SpaceX is now the 4th most valuable company in America, it bought a $60B AI startup in stock barely a week after listing, and the Fed just went hawkish under a brand new chair. Let me say the unpopular thing about all of it.
This is what the late innings of an AI bull market look like, and it is also exactly when I get more careful, not less.
Start with the deal. A one-week-old IPO using its own freshly-minted stock to buy a $60B company tells you paper is cheap and confidence is total, which is less a knock on SpaceX than a reading on liquidity. When a company can print stock and the market treats it as hard currency, you are deep into the part of the cycle where everything feels easy and nothing feels risky.
So here is the part people do not want to hear: I am not shorting any of this. You cannot fade Elon. He commands the largest pool of retail exit liquidity on the planet, and the names attached to him get bid by passive flows the moment they hit the major indices. Shorting a max-hype, index-bound, Elon-driven asset because "the valuation makes no sense" is how thoughtful people get run over. The valuation has not made sense for a while. It can not-make-sense for a lot longer.
But not shorting is very different from buying and holding. On a max-hype name there are really only two honest plays. You speculate on the volatility with a plan and an exit, or you stay out entirely. The thing it is not is a buy-and-hold, and it is definitely not a buy-the-dip-next-week, because the IPO phase tends to be the local top.
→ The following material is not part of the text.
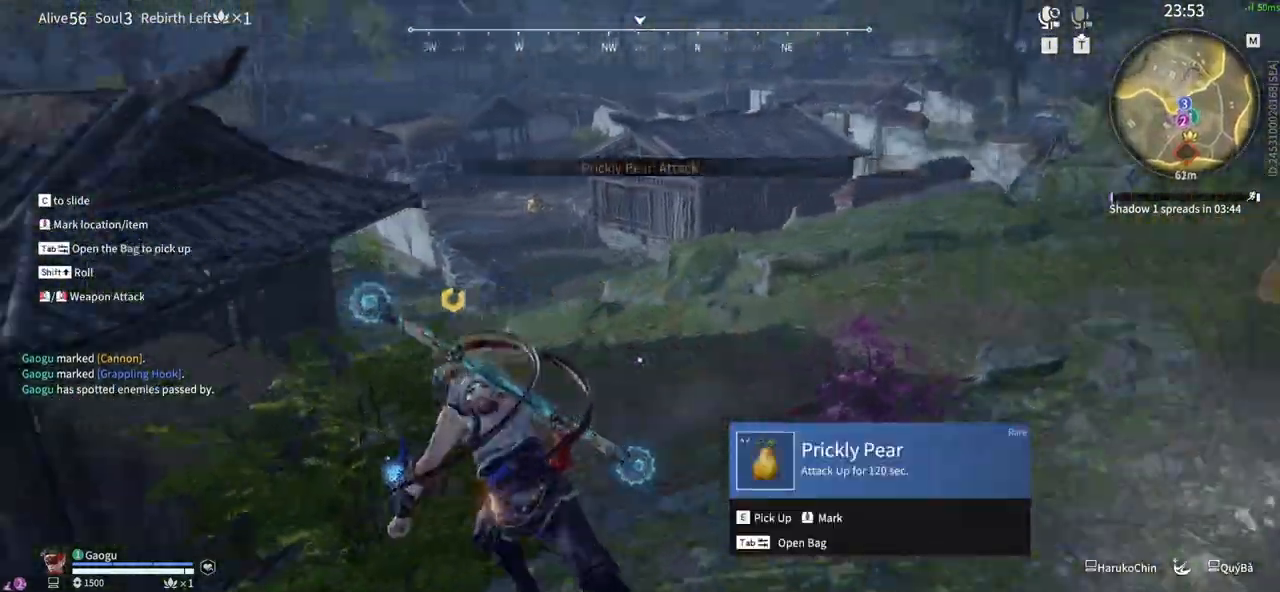
{"keys": ["w"], "mouse": [], "events": [[66, "a", "up"], [116, "e", "up"], [200, "e", "down"], [350, "e", "up"]]}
The real entry, if there ever is one, comes much later and much lower, after the excitement is gone and nobody is tweeting about it.
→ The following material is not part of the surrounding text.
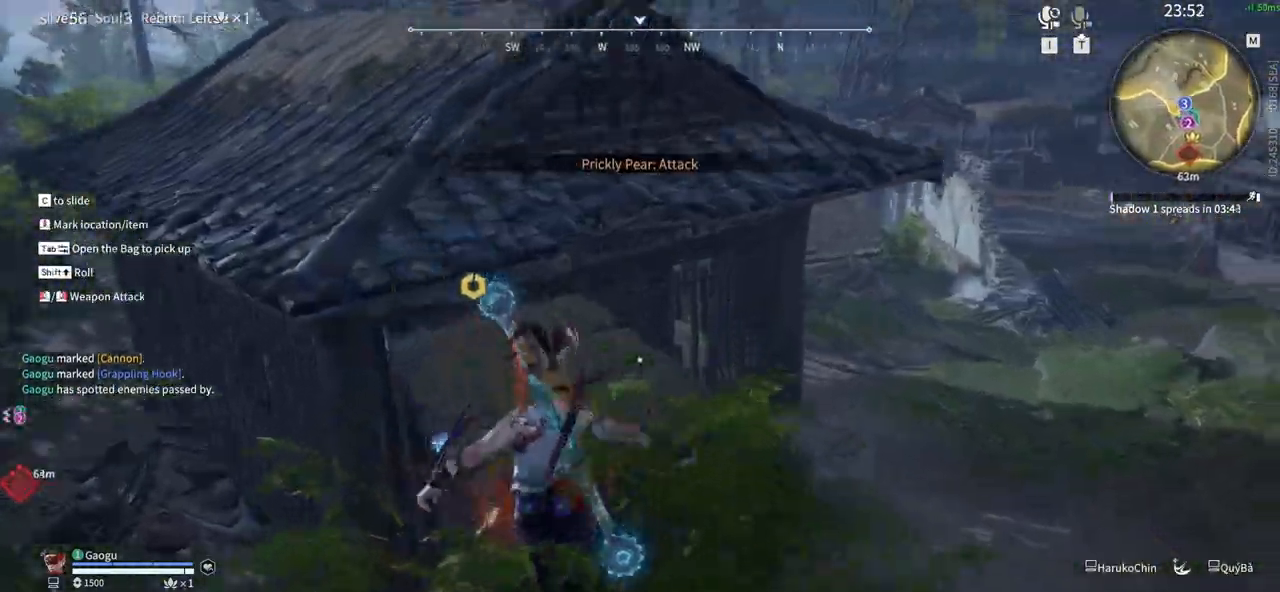
{"keys": ["d", "w"], "mouse": [], "events": [[216, "d", "down"]]}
There is a second-order effect that matters more than any single ticker. A mega-event like this sucks liquidity out of everything else. When the biggest, loudest thing in the market is absorbing all the attention and all the capital, the rest of the tape gets thin. We have watched this movie before, every time one giant launch pulls the oxygen out of the room and the other things quietly bleed while everyone stares at the new shiny object.
Which brings me to the alts. This week UNI, HYPE, WLD and SOL all caught a bid while bitcoin sat flat, then gave a chunk of it back the moment the Fed turned hawkish. I love the energy, but I read it as rotation, not as the start of a new everything-up regime. Capital leaving the thing that already ran and reaching for beta in the things that have not. That is normal, and it is tradeable, but it is late-cycle behavior, not early-cycle behavior. The tell is the OTHERS/BTC ratio going vertical while BTC itself is flat. Rotations like that resolve down, not up, once the leader rolls over.
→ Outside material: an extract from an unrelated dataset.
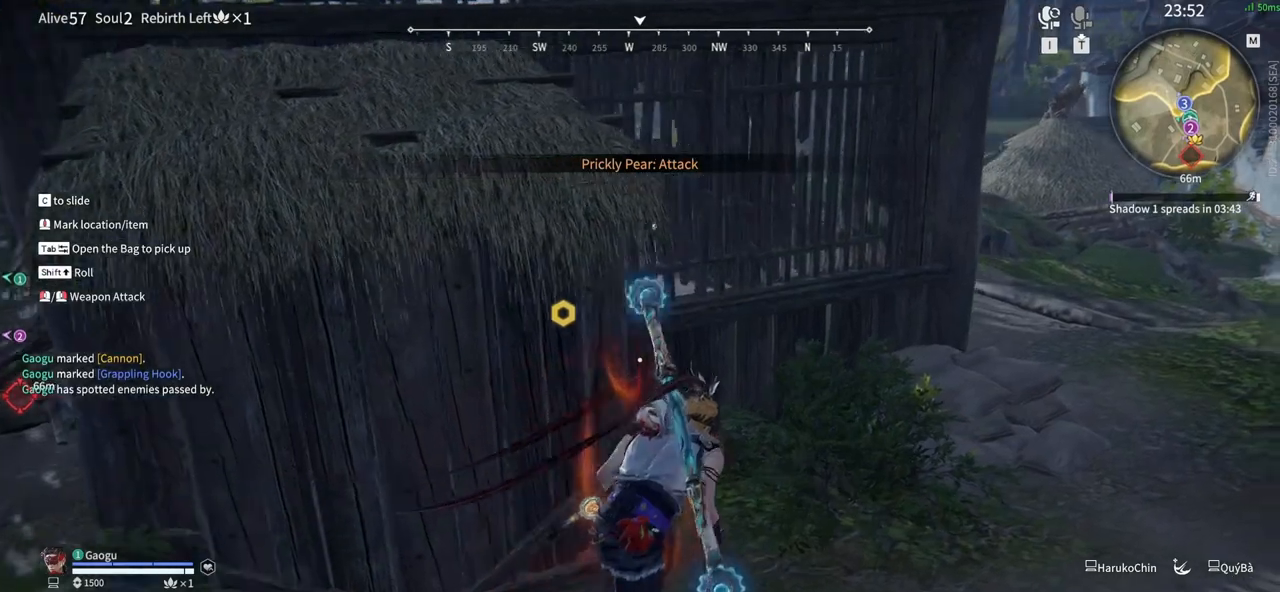
{"keys": ["d", "w"], "mouse": [], "events": []}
And then the Fed. Warsh's first meeting came in hawkish, a hold, but the dot plot moved toward a hike this year and he did not even submit his own dot. None of it changes the bigger picture for me. A rate regime modulates how deep a drawdown gets. It does not change which part of the cycle you are standing in. People keep trading the headline when the clock is the only thing that matters.
So what do you actually do with a day like this? Less than you think. Days where everything is loud, a $60B deal lands, and a new Fed chair reshuffles the dots are days that reward patience, not reflexes. The bubble is real, and it does not pop on bad fundamentals. It pops after the last big IPOs are public and the froth has nowhere left to go. We are closer to that than we were a month ago. Enjoy the run, size accordingly, and keep the exit in mind while everyone else is busy celebrating the entrance.